Klein-Gordon Finite Well

[Pengwuino]

Homework Statement

The problem is basically solving the Klein-Gordon equation for a finite well for a constant potential under the condition $$V > E + mc^2$$

Homework Equations

$$V = 0 -a<x<a$$
$$V = V_o$$ elsewhere

KG Equation: $$[\nabla^2 + \left({{V-E} \over {\hbar c}}\right)^2 - k_c^2]\phi(x) = 0$$

The Attempt at a Solution

So we're looking at the situation where the potential is high enough so that $$V > KE + 2mc^2$$

We have solutions of the form $$\psi(x) = Ae^{ikx}+Be^{-ikx}$$ where
$$k = \sqrt{\left({{V-E}\over{\hbar c}}\right)^2 - k_c^2}$$
$$k_c = {{m} \over {\hbar c}}$$

For this case, the group velocities are such that the solutions in the left, center, and right regions, which i'll denote as 1, 2, and 3, are as follows:

$$\phi_1(x) = Ae^{ik_1x}$$
$$\phi_{2}(x) = Ccos(k_{2}x) + Dsin(k_{2}x)$$
$$\phi_{3}(x) = Ge^{-ik_{3}x}$$

where
$$k_{1/3} = \sqrt{\left({{V-E}\over{\hbar c}}\right)^2 - k_c^2}$$
$$k_{2} = \sqrt{\left({{E}\over{\hbar c}}\right)^2 - k_c^2}$$

The problem is I have no idea how far this problem can be taken. I assume you can figure out the bound energy states for the particle. However, considering the wave function outside the well are sinusoidal, are the coefficients solvable? In scattering problems you can define a transmission and reflection coefficient but does it make sense to talk about "incoming" particles if the potential is so high?

 

[mark726]

I would like to offer some feedback on your solution attempt. First, it is important to clearly state the problem and the given conditions. In this case, the problem is to solve the Klein-Gordon equation for a finite well with a constant potential, under the condition that V > E + mc^2.

Next, you have correctly identified the solutions to the Klein-Gordon equation in the different regions of the well, denoted as 1, 2, and 3. However, you have not explained how you arrived at these solutions or how they are related to the given conditions. It would be helpful to provide some explanation or derivation for these solutions.

Furthermore, you mention the concept of bound energy states, but do not explain what these are or how they relate to the problem. It would be important to clarify this for a better understanding of the solution. Additionally, you ask if it is possible to solve for the coefficients in the wave function outside the well. This is a valid question, but again, it would be helpful to provide some explanation or reasoning behind it.

In terms of the scattering problem, it is possible to define transmission and reflection coefficients for particles with high potential barriers, as long as the particles have enough energy to overcome the barrier. However, it is not clear how this relates to the given problem or the solutions you have provided.

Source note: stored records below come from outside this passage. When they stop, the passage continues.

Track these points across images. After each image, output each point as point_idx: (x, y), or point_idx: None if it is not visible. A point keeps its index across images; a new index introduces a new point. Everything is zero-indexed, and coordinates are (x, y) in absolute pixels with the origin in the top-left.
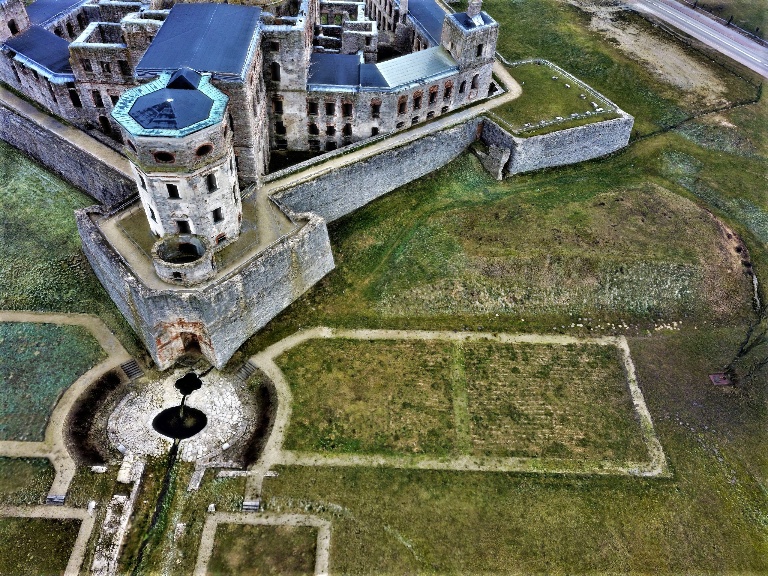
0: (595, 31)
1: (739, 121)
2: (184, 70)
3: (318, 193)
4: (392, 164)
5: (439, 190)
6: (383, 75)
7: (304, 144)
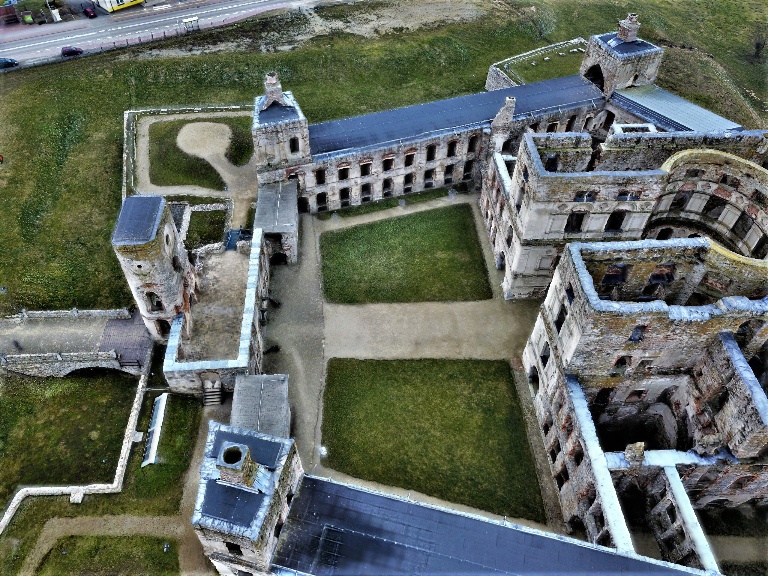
0: (380, 35)
1: (525, 3)
2: None
3: None
4: None
5: None
6: None
7: None
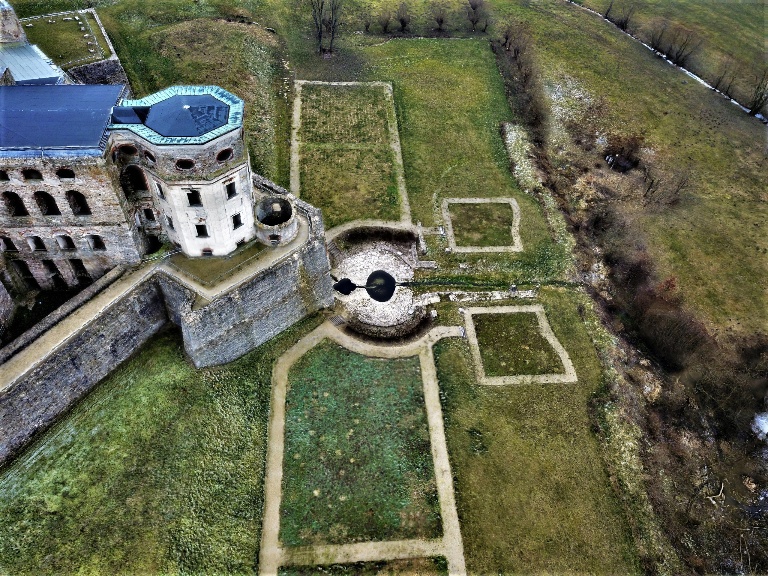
0: None
1: None
2: (121, 107)
3: None
4: None
5: None
6: (33, 79)
7: None
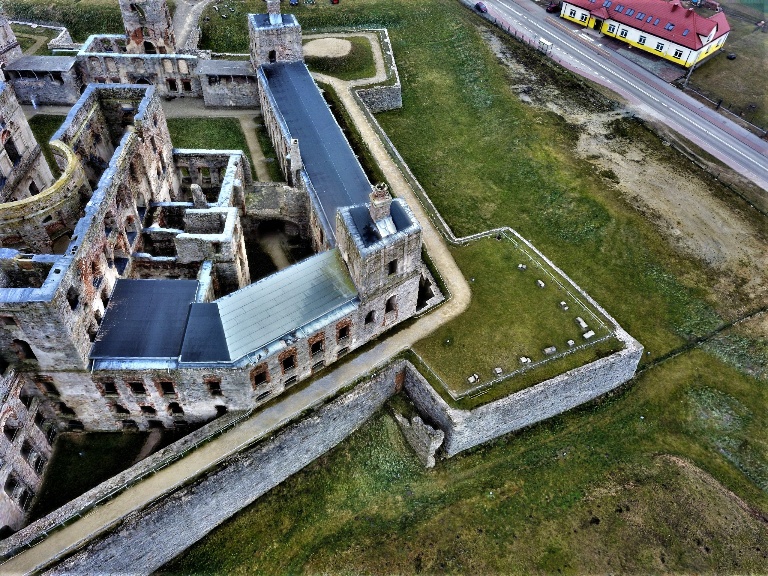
0: (584, 159)
1: None
2: None
3: (96, 567)
4: (243, 477)
5: (331, 492)
6: (225, 330)
7: (110, 424)
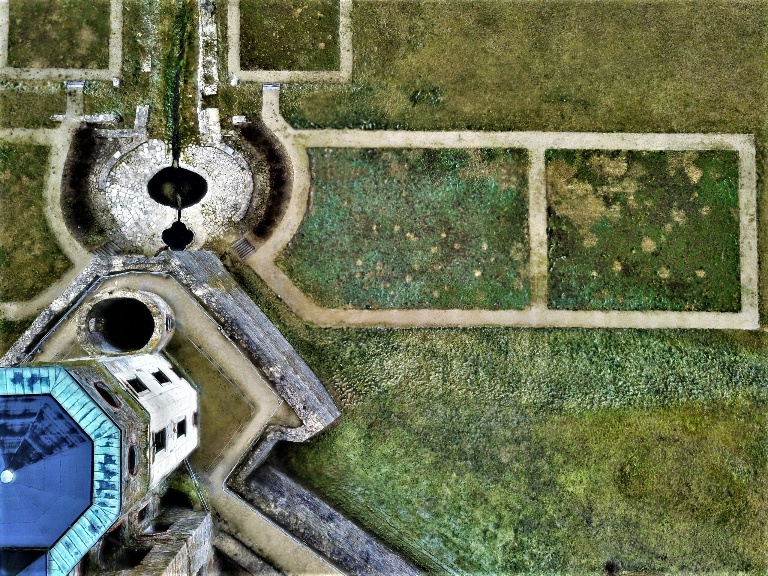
0: None
1: None
2: None
3: None
4: None
5: None
6: None
7: None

Overall, your solution attempt shows some understanding of the problem, but it would benefit from further explanation and clarification. it is important to clearly state the problem, provide a thorough explanation of the solution, and clearly connect the solution to the given conditions. I hope this feedback is helpful in your understanding of the problem and in improving your solution attempt.